Substitute $48.06\text{ mol}$ for $n$ and $40.79\text{kJ}/\text{mol}$ for $\Delta H_{\text{vap}}$ in the equation to calculate the heat energy as follows:

$\begin{array}{c}q=n\Delta H_{\text{vap}}\\ =\left(\text{48}\text{.06 }\cancel{\text{mol}}\right)\left(40.79\text{kJ}/\cancel{\text{mol}}\right)\\ =1960.4\text{ kJ}\end{array}$

Step $5$: The energy required to heat steam from $\text{100°C}$ to $\text{146°C}$ is calculated using the equation as follows:

$q=sm\Delta T$

Calculate the change in temperatureby using the equation as follows:

$\Delta T=T_{\text{final}}-T_{\text{initial}}$

By substituting the values in the above equation as follows:

$\begin{array}{c}\Delta T={\left(146-100\right)}^{\circ }\text{C}\\ ={46}^{\circ }\text{C}\end{array}$

The specific heat of steam is $\text{1}\text{.99}\text{J}/\text{g}{.}^{\circ }\text{C}$.

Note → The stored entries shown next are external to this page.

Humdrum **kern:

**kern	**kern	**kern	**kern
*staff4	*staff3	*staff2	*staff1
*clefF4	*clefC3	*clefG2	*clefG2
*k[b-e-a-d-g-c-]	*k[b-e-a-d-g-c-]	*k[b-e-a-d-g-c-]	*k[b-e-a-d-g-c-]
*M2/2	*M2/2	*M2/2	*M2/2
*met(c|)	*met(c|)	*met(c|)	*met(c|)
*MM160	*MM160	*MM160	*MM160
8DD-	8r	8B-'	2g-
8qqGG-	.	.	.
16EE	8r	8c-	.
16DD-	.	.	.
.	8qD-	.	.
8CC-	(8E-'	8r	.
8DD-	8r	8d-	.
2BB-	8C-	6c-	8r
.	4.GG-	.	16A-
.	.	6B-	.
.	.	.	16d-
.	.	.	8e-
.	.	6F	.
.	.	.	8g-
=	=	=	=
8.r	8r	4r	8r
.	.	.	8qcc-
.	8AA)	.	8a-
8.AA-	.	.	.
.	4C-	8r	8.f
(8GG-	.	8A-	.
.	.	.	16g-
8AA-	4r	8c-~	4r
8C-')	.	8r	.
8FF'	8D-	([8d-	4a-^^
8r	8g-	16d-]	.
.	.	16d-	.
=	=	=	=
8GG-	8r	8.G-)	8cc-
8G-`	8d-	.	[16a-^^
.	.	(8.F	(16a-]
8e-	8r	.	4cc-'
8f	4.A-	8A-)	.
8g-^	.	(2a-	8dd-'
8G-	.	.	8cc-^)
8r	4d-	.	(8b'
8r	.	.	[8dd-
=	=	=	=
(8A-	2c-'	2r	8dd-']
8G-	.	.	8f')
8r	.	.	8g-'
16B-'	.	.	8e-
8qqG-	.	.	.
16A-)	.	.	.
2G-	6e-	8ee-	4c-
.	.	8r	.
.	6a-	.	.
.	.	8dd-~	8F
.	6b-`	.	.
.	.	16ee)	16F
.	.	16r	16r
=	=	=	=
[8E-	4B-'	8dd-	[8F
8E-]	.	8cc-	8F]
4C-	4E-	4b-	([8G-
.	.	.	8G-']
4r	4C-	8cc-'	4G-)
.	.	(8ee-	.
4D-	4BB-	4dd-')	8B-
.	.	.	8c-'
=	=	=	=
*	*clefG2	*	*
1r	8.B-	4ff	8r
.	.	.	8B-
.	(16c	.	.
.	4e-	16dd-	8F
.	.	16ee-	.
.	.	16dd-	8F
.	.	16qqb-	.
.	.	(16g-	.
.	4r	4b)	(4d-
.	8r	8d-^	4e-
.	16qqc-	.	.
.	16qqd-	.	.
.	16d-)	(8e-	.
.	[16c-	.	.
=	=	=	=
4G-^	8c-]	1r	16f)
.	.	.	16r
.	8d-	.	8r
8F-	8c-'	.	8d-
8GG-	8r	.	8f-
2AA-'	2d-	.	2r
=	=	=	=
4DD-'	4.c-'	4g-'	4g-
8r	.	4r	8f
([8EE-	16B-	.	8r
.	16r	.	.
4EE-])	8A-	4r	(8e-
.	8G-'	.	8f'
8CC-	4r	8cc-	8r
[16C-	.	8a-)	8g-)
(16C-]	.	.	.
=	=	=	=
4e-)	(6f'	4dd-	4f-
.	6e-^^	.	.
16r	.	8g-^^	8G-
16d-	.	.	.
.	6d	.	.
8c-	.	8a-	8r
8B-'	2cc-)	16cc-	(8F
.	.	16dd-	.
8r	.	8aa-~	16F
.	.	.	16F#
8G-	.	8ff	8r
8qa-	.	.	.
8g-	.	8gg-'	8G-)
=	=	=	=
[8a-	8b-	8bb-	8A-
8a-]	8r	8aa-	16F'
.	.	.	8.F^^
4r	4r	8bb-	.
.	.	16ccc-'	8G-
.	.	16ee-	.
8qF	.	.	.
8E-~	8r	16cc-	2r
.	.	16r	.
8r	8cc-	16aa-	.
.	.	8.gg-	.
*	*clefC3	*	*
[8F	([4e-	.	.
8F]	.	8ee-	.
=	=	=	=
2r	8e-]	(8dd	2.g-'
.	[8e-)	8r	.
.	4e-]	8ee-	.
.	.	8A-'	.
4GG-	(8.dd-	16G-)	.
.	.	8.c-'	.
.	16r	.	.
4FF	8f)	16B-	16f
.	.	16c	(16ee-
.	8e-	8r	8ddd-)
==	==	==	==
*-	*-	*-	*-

Substitute the required values in the equation as follows:

$\begin{array}{c}q=sm\Delta T\\ \text{ =1}\text{.99 }\frac{\text{J}}{\cancel{\text{g}}.°\cancel{\text{C}}}\times 866\cancel{\text{g}}\times \text{46}°\cancel{\text{C}}\\ =\text{7}\text{.927}\times {\text{10}}^{\text{4}}\cancel{\text{J}}\times \frac{\text{1kJ}}{\text{1000 }\cancel{\text{J}}}\\ \approx 79.3\text{ kJ}\\ \end{array}$

The total amount of energy needed is the sum of all energy changes calculated in the above steps.

It is calculated as follows:

$\begin{array}{c}\text{Total energy }=26.4\text{ kJ}+288.5\text{ kJ}+362.3\text{ kJ}+1960.4\text{ kJ}+79.3\text{ kJ}\\ =2716.9\text{ kJ}\\ =\text{2}\text{.72}\times {\text{10}}^{\text{3}}\text{kJ}\end{array}$

Conclusion

The amount of heat energy needed to convert 866g of ice at –15°Cto steam at $\text{146°C}$ is $\text{2}\text{.72}\times {\text{10}}^{\text{3}}\text{kJ}$.